## Task details
Could you set down the lines from the first line of the entries below through the line with "Engaged forms of", exactly and with no pictures?

## Data for this task
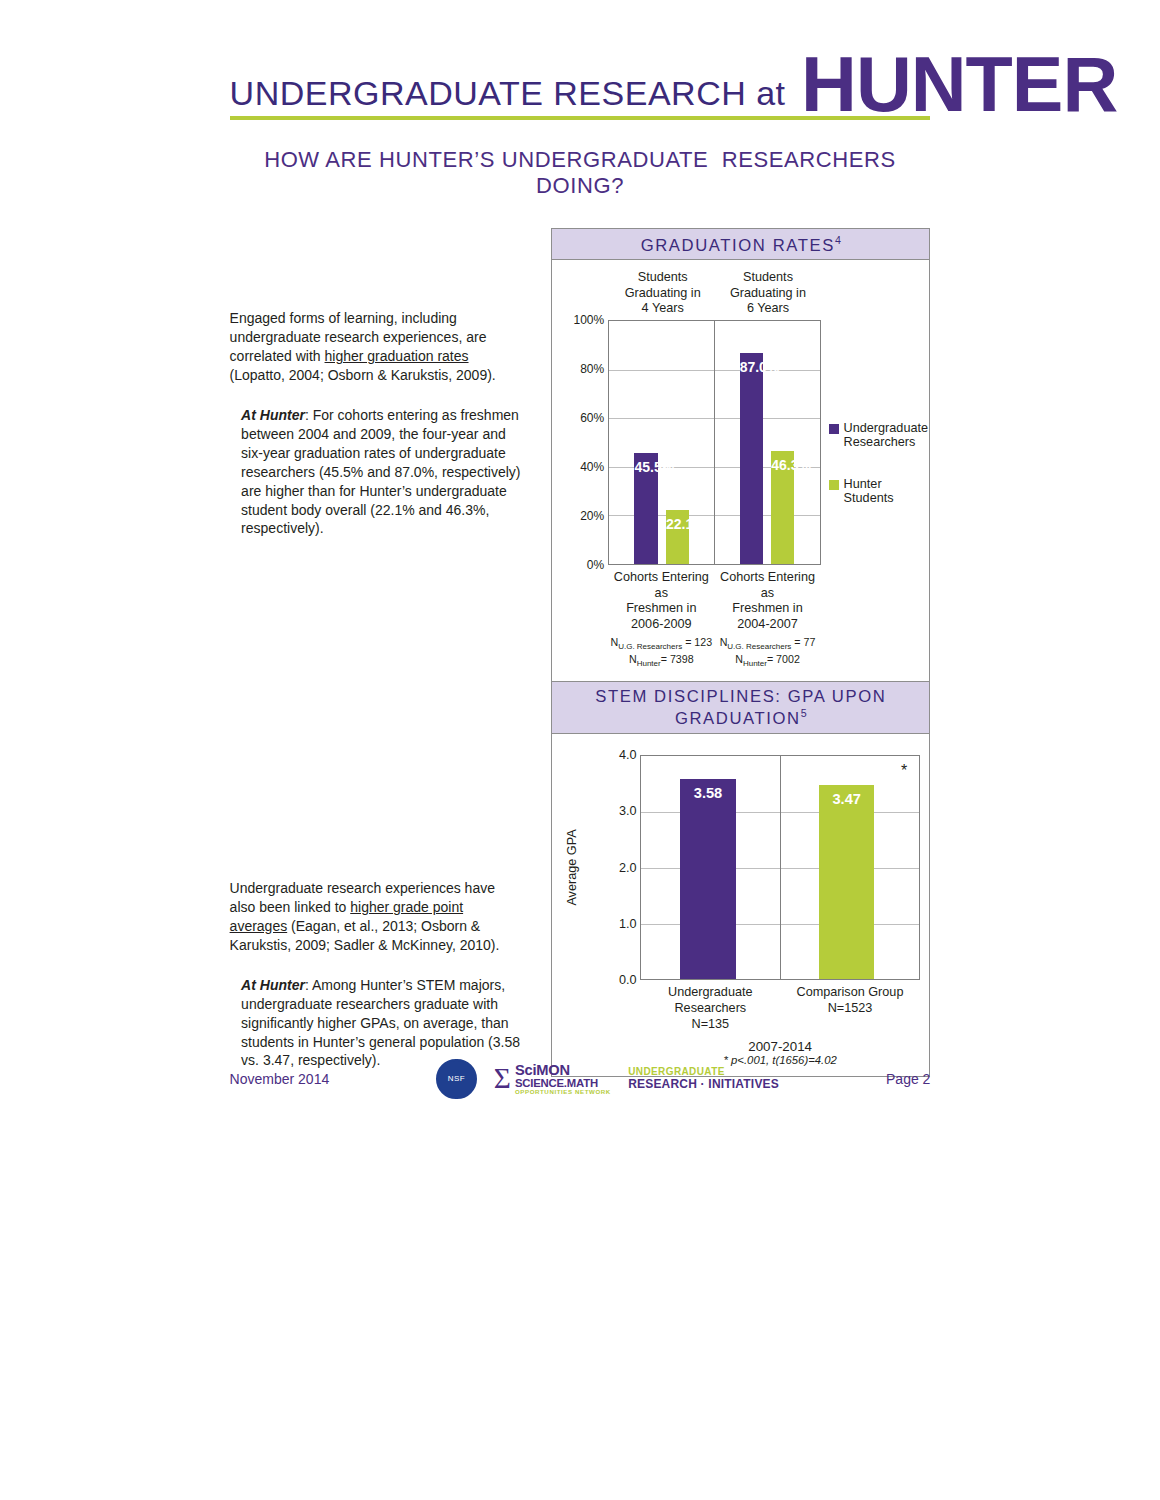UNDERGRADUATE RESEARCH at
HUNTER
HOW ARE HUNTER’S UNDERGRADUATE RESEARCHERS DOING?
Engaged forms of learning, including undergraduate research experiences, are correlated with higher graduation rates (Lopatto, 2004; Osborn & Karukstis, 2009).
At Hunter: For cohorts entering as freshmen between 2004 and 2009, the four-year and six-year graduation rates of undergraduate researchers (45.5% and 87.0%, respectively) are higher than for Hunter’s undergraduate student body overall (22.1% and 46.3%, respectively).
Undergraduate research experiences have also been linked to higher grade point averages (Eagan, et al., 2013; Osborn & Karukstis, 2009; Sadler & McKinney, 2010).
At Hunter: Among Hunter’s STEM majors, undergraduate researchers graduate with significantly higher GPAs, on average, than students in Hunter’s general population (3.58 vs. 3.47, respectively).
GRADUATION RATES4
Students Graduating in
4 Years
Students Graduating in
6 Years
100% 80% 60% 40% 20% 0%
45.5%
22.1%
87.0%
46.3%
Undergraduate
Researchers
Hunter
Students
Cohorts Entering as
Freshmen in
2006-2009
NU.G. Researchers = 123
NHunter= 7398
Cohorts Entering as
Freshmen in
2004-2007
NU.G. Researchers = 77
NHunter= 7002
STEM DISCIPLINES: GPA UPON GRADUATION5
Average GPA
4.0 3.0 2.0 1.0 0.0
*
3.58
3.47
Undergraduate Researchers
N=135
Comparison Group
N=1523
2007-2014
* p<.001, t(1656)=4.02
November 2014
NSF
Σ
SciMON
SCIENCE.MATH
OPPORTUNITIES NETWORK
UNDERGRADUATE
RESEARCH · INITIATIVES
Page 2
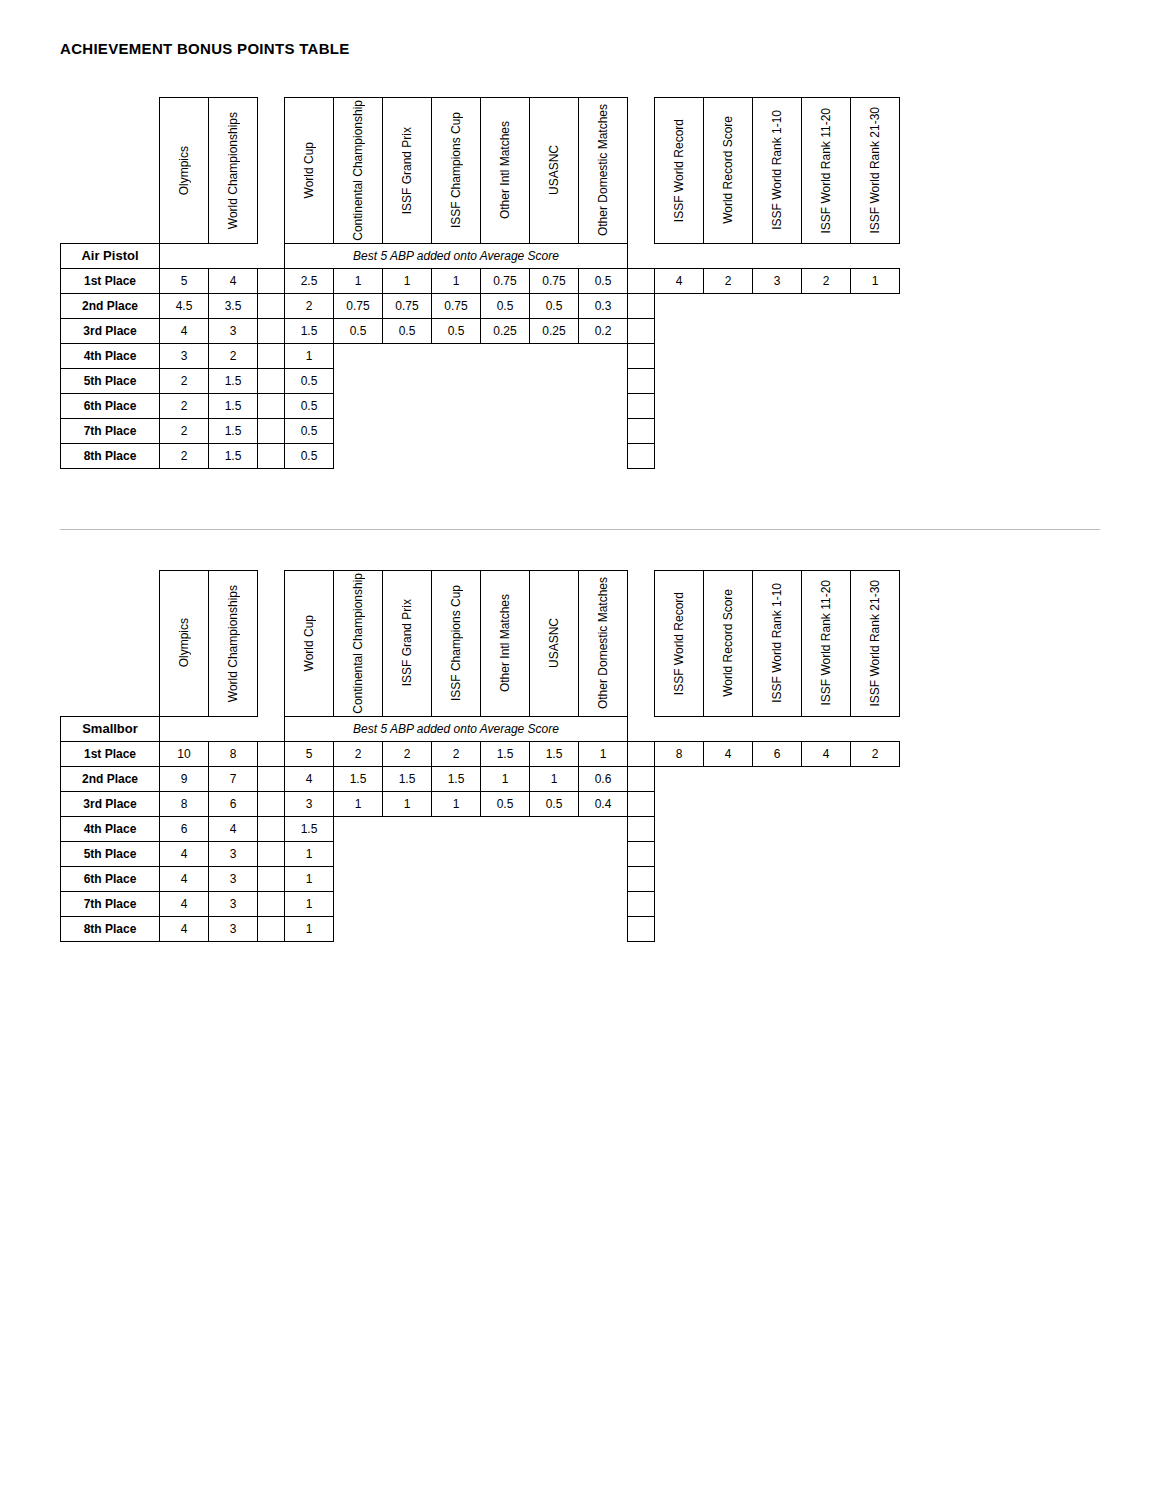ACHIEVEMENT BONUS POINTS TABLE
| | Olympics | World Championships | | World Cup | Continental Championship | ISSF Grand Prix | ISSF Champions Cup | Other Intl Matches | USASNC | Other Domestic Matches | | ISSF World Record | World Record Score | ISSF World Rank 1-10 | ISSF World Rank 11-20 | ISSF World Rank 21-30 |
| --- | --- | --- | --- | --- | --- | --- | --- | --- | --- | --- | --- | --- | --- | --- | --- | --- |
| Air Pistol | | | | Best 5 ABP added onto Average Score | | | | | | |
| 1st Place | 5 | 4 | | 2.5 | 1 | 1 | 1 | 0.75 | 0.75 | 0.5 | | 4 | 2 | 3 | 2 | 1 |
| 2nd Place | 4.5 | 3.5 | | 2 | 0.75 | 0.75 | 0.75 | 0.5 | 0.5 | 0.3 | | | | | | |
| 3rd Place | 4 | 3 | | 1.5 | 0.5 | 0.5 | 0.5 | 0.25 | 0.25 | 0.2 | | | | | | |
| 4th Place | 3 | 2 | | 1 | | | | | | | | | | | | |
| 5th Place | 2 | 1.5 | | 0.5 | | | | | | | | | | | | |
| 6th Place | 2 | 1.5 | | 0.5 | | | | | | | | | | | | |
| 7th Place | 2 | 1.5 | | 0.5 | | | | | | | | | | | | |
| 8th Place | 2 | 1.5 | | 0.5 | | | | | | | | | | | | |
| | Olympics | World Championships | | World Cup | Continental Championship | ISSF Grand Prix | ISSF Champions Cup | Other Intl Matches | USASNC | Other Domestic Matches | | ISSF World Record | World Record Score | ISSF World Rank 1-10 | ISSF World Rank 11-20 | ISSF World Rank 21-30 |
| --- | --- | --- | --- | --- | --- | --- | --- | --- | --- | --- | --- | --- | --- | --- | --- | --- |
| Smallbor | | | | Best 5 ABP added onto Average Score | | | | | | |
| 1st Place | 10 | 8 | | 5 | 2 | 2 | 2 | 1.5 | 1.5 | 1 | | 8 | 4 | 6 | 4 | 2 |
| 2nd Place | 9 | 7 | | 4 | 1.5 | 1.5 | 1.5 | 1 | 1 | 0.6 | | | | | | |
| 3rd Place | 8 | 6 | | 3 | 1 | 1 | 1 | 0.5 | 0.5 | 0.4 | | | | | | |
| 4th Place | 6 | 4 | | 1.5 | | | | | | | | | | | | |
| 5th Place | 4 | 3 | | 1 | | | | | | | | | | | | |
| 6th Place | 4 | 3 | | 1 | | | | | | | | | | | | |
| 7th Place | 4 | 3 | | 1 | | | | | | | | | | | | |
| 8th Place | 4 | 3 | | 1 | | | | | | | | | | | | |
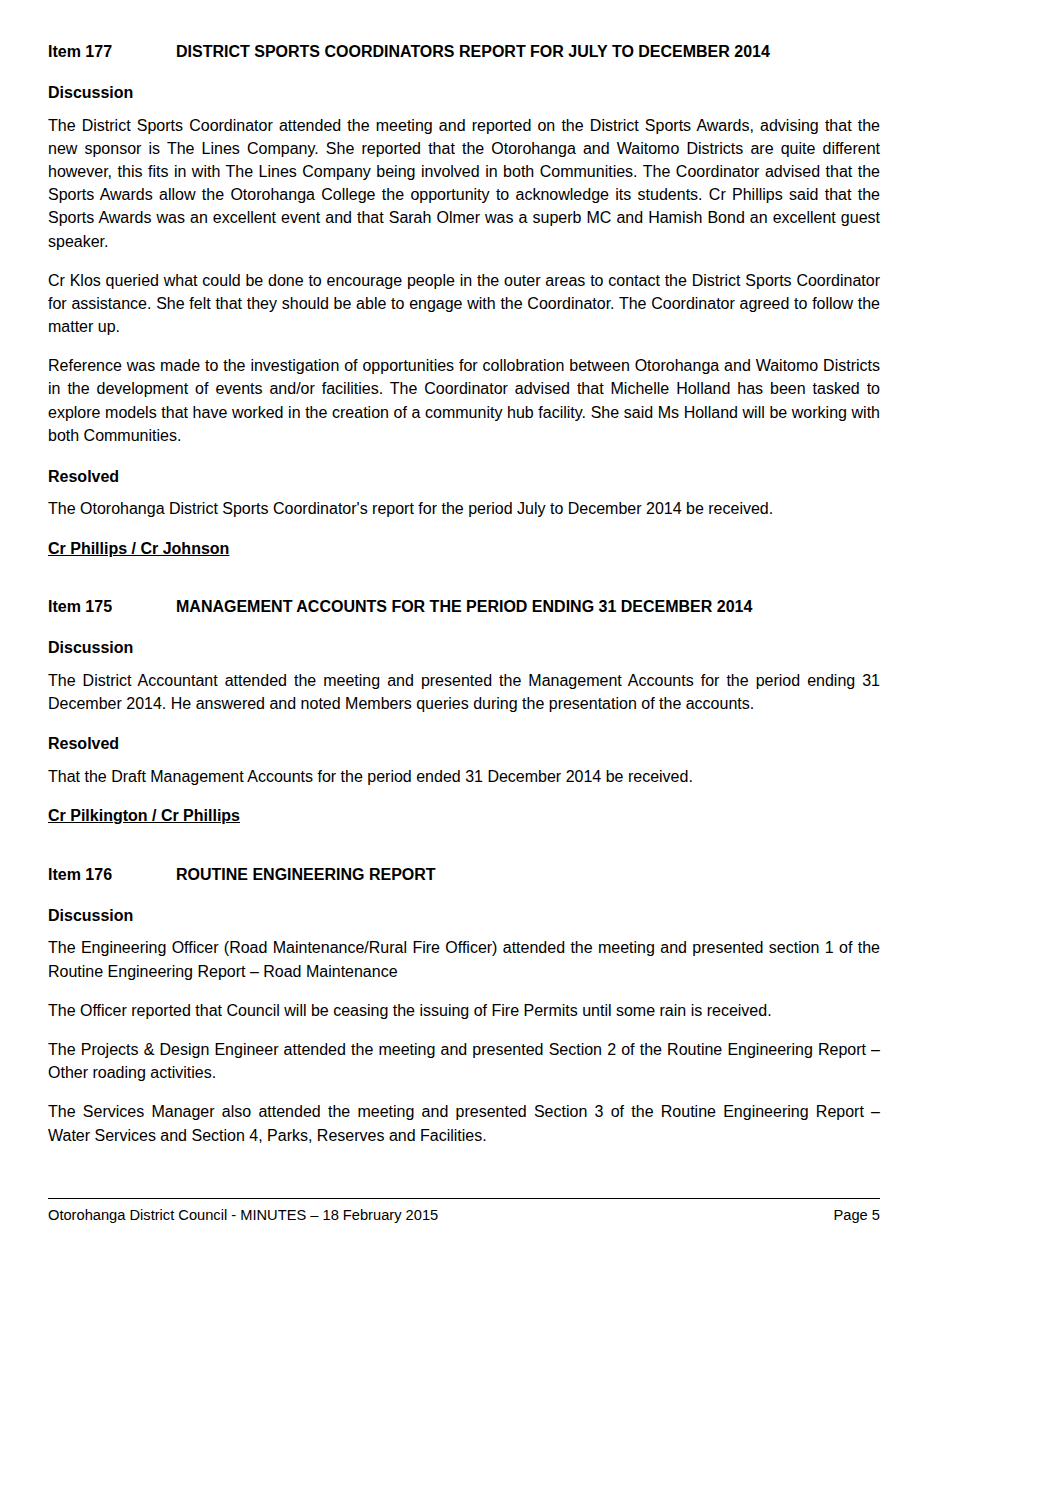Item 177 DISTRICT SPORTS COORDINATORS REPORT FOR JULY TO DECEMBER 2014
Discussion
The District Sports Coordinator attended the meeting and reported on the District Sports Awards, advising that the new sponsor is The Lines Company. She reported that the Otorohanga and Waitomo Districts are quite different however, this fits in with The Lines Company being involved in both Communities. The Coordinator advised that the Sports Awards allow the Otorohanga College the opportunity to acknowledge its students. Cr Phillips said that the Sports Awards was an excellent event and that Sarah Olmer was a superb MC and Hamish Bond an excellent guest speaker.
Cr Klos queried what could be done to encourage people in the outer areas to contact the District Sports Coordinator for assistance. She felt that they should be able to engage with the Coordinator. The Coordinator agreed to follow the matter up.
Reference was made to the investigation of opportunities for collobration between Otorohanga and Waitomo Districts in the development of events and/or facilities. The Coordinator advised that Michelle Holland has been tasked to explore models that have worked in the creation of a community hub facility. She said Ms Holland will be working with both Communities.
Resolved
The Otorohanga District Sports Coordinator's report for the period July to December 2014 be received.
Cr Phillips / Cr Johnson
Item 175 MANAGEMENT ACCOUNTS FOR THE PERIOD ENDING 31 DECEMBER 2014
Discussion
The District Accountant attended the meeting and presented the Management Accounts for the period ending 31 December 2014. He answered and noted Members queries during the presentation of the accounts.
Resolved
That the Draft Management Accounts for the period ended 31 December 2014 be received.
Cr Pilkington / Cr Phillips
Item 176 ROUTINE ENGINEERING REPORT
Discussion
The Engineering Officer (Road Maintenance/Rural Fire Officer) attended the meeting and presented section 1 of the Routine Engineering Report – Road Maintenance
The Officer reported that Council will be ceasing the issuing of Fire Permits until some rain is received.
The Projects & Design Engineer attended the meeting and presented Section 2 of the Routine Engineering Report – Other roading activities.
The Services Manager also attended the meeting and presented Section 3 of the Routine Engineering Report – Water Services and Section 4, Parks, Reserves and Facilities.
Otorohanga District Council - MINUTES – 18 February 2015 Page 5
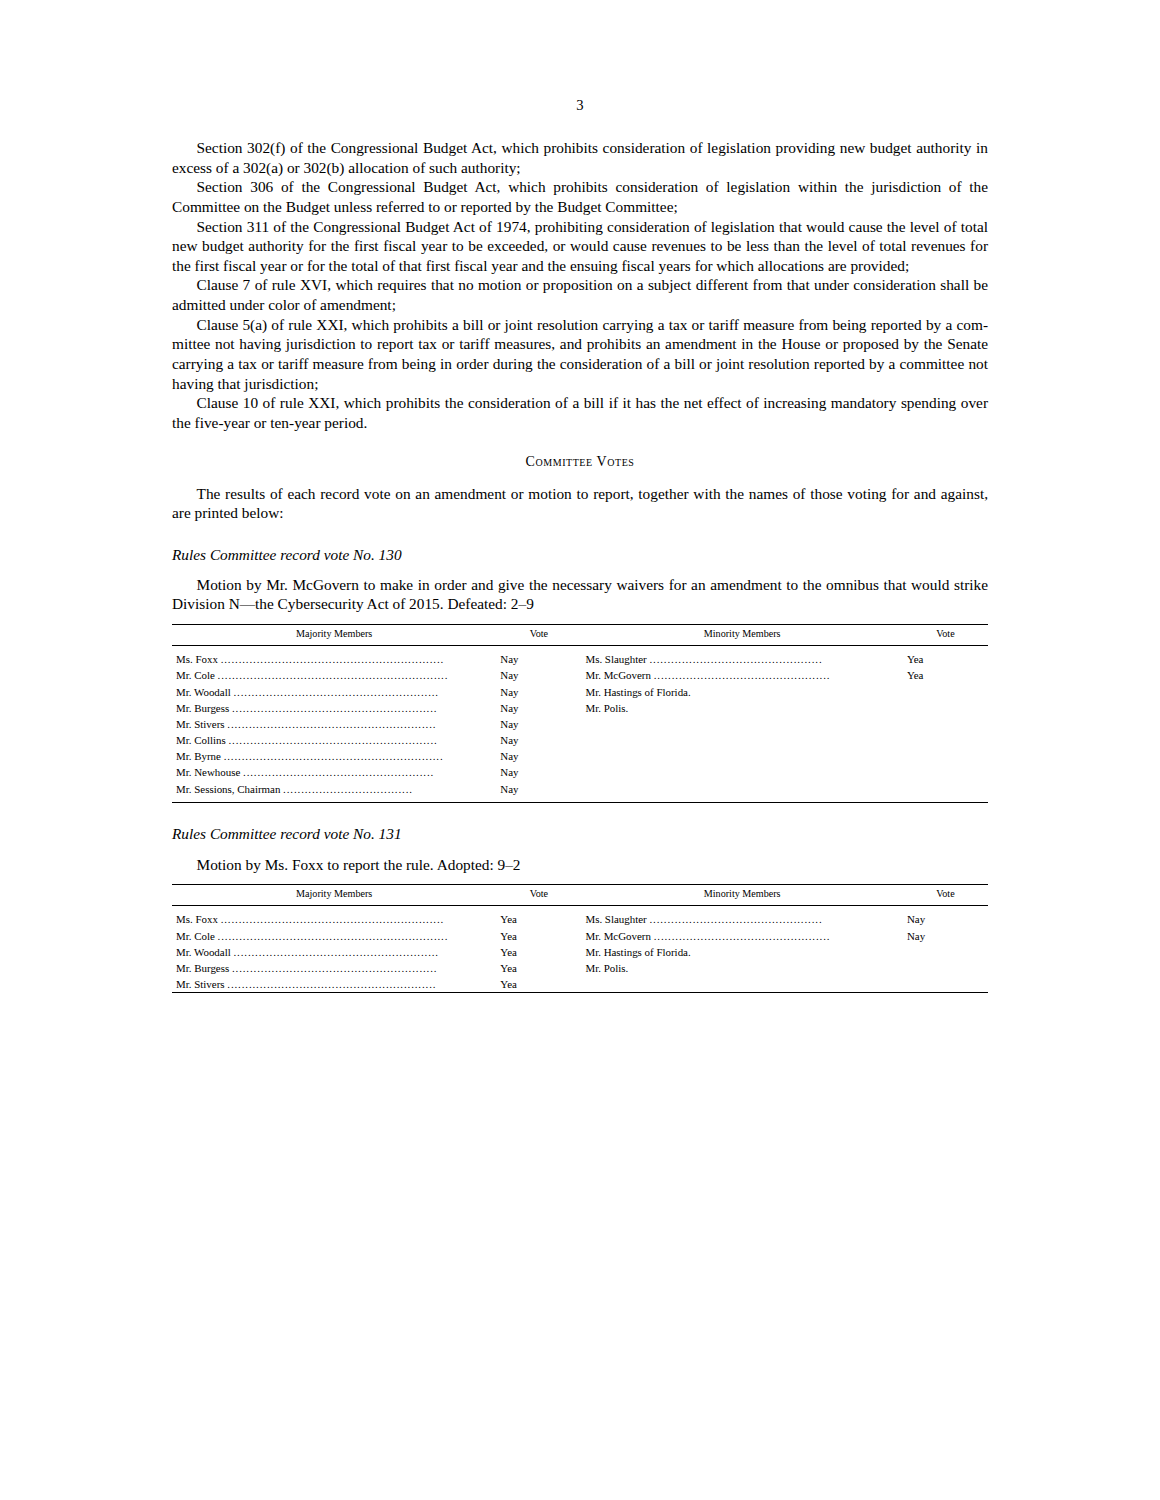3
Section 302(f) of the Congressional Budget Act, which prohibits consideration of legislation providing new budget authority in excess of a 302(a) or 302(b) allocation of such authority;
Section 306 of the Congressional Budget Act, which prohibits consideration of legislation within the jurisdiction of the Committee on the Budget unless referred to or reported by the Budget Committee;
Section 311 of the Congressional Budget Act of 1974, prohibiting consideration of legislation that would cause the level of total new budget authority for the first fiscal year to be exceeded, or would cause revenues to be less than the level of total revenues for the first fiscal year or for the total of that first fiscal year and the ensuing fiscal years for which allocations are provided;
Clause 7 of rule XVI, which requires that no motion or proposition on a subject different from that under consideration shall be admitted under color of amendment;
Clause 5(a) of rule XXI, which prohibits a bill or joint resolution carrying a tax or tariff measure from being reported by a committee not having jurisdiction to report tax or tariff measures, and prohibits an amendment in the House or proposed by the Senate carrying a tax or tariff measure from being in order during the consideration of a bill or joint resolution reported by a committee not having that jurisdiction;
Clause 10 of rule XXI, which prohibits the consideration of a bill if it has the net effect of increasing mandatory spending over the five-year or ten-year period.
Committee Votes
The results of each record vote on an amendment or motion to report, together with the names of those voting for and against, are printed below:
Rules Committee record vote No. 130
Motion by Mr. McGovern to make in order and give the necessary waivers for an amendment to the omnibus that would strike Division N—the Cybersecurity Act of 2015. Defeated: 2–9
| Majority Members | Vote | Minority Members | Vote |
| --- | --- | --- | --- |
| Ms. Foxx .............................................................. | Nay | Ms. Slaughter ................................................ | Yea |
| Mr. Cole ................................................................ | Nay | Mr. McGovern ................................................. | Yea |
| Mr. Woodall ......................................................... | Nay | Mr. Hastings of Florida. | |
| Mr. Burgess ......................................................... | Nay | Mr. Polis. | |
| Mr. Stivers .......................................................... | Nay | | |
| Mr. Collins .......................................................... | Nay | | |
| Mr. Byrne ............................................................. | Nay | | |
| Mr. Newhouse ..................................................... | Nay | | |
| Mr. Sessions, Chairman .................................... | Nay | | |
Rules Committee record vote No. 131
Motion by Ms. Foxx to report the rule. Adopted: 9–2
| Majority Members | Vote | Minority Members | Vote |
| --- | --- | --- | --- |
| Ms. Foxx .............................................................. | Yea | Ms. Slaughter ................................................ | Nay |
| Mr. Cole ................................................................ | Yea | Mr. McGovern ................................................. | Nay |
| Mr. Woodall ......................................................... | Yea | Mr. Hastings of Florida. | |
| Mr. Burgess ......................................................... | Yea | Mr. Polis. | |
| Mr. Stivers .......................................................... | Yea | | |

## Answer for this exercise
UNDERGRADUATE RESEARCH at
HUNTER
HOW ARE HUNTER’S UNDERGRADUATE RESEARCHERS DOING?
Engaged forms of learning, including undergraduate research experiences, are correlated with higher graduation rates (Lopatto, 2004; Osborn & Karukstis, 2009).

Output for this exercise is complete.